Allen in Memory


by David Cope


2005:  it's been eight years since Allen gasped his final message into my telephone answering machine, my daughter Anne racing downstairs near midnight to shake me awake:  "Dad, Allen's on the phone, and he sounds terrible!"  By that point, even those of us who had known him closely had difficulty getting through in the deep night.  Allen had always been quite literally generous to a fault, taking calls all through the night—arranging his poetry ambassador trips to exotic destinations on the far side of the globe, arguing with neurotic fame worshippers or catching up with a favorite heart-son who had moved him to tears with a youthful lament.  In the final years, his doctor had insisted that he shut the phone off and route the calls to a machine—his sleep was too important, his health too fragile.  As a result, I sat through much of the night with his last answering machine message, his personal farewell, delivered in a voice that sounded so unlike him that I found myself pacing my floor, wondering what had become of him.

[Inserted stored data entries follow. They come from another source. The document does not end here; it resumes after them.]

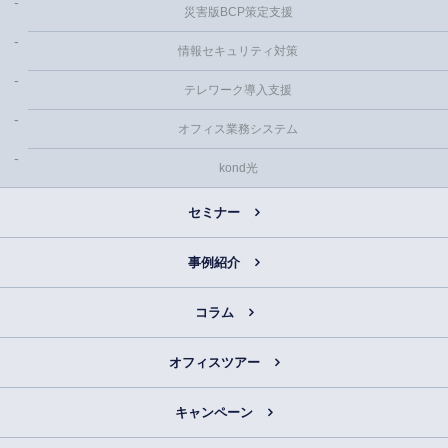
災害版BCP策定支援
情報セキュリティ対策
テレワーク導入支援
オフィス業務システム
kond光
セミナー
事例紹介
コラム
オフィスツアー
キャンペーン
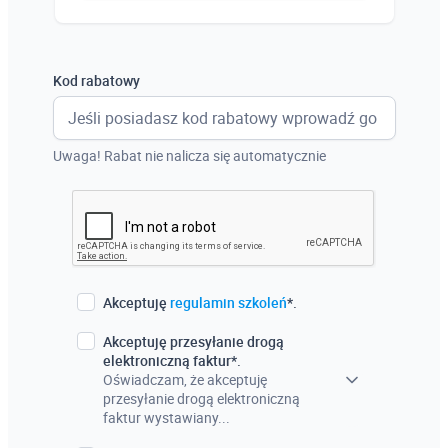
Austria
Włochy
Kod rabatowy
Francja
Szwecja
Uwaga! Rabat nie nalicza się automatycznie
Holandia
Czechy
Akceptuję
regulamin szkoleń
*.
Akceptuję przesyłanie drogą
elektroniczną faktur*.
Oświadczam, że akceptuję
przesyłanie drogą elektroniczną
faktur wystawiany...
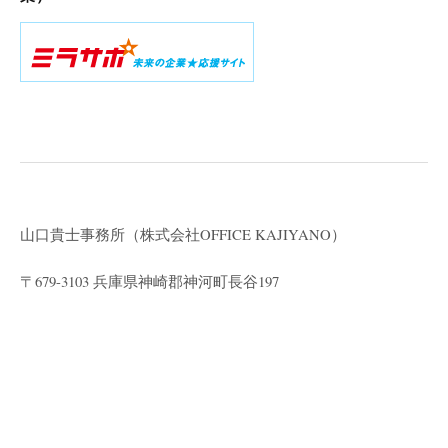
山口貴士事務所（株式会社
OFFICE KAJIYANO）
〒679-3103 兵庫県神崎郡神河町長谷197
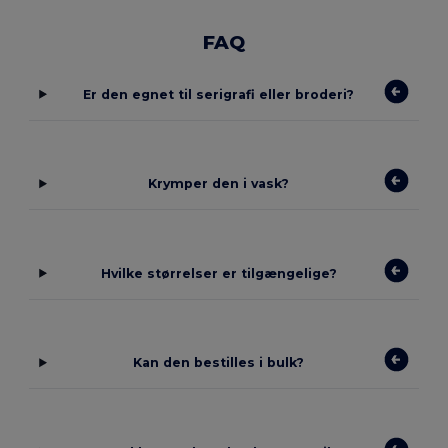
FAQ
Er den egnet til serigrafi eller broderi?
Krymper den i vask?
Hvilke størrelser er tilgængelige?
Kan den bestilles i bulk?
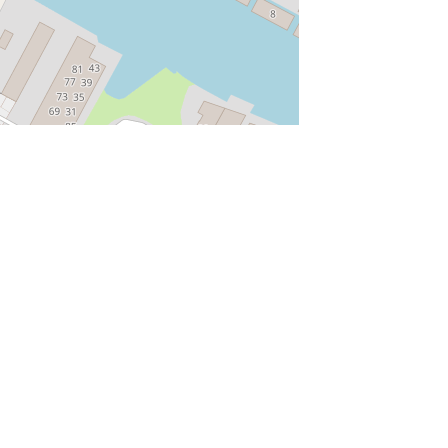
munity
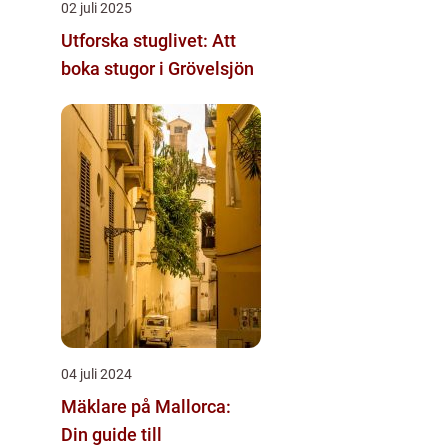
02 juli 2025
Utforska stuglivet: Att
boka stugor i Grövelsjön
04 juli 2024
Mäklare på Mallorca:
Din guide till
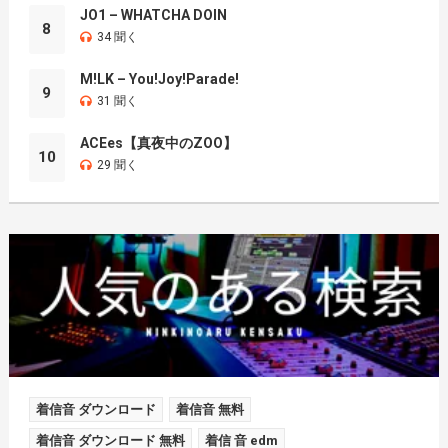
JO1 – WHATCHA DOIN
8
34 聞く
M!LK – You!Joy!Parade!
9
31 聞く
ACEes【真夜中のZOO】
10
29 聞く
着信音 ダウンロード
着信音 無料
着信音 ダウンロード 無料
着信 音 edm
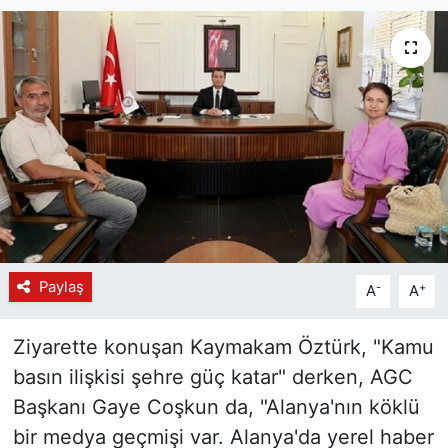
Paylaş
-
+
A
A
Ziyarette konuşan Kaymakam Öztürk, "Kamu
basın ilişkisi şehre güç katar" derken, AGC
Başkanı Gaye Coşkun da, "Alanya'nın köklü
bir medya geçmişi var. Alanya'da yerel haber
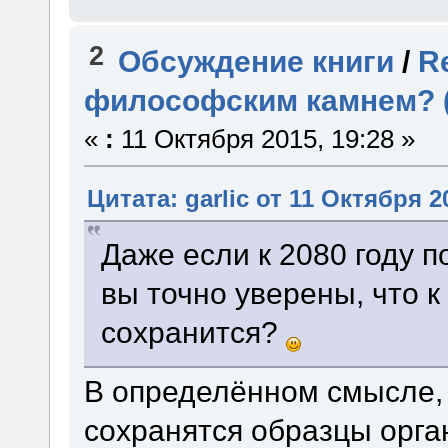
2
Обсуждение книги
/
R
философским камнем? (
«
:
11 Октября 2015, 19:28 »
Цитата: garlic от 11 Октября 2
Даже если к 2080 году п
вы точно уверены, что 
сохранится?
В определённом смысле, 
сохранятся образцы орга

By morning, I had already decided that I'd take a week off from my job and tend him as a nurse.  The question arose: which week?  I was certain that the two Peters, Bob Rosenthal, Andy, and hordes of other poets would no doubt be there to nurse him or chase the same thought I had.  We had all awakened with his "Howl" and grew with his encouragement, and he'd challenged us to expand our horizons even as he found editors who would publish our poems and make our own careers seem like more than the vain hopes of dreamers.  I thought of my own passages with him:  singing Campion and Dowland songs at 3 a.m. in a Boulder apartment; sitting at an oatmeal-and-seaweed breakfast with Carl Rakosi as Allen castigated a guilt-ridden caller, insisting that he quit blaming his religion for his neurotic wish to cut his balls off; racing across the Brooklyn Bridge in a madhouse taxi or cruising uptown to a reading at the 67th Street Y, always agog with the wild traffic and excited that these were indeed fruits of the excited imagination to be shared with other poets who'd all grown under his tutelage, all of us on a roll.  Then, too, there were the quiet moments shared in Ann Arbor or at Yankee Springs in his later years, sitting together silently after his great labors of reciting "Howl" or "Kaddish" to a packed Hill Auditorium or musing together as Gelek spun his tale of enlightenment in the wooded lake sunset. 


I would, I decided, ask for a week that was not already taken, and plan accordingly:  perhaps I could be among those who could be by his side as he made his way on his last journey.  The phone rang:  Bill Morgan, his faithful bibliographer, asked if I was sitting down—and I knew then what had happened.  Would I be willing to serve as a contact person for the press when they began calling?  I thought to myself, this is a strange way to cool Allen's brow or recite old Reznikoff in his ear, but of course it was what the moment demanded.  I would spend my day fielding calls, at the same time musing back to the first days when his poetry had awakened me from teenage rages to an awareness that might not have come so clearly and so quickly.  How many roads I had traveled to meet him, and having met him and traveled with him, how many more roads I had gone down as I grew at last to be one who could speak for him when his day was done. 



Note:  "Allen in Memory" appeared in the Paterson Literary Review 35.  Ed Maria Mazziotti Gillan. (summer, 2006).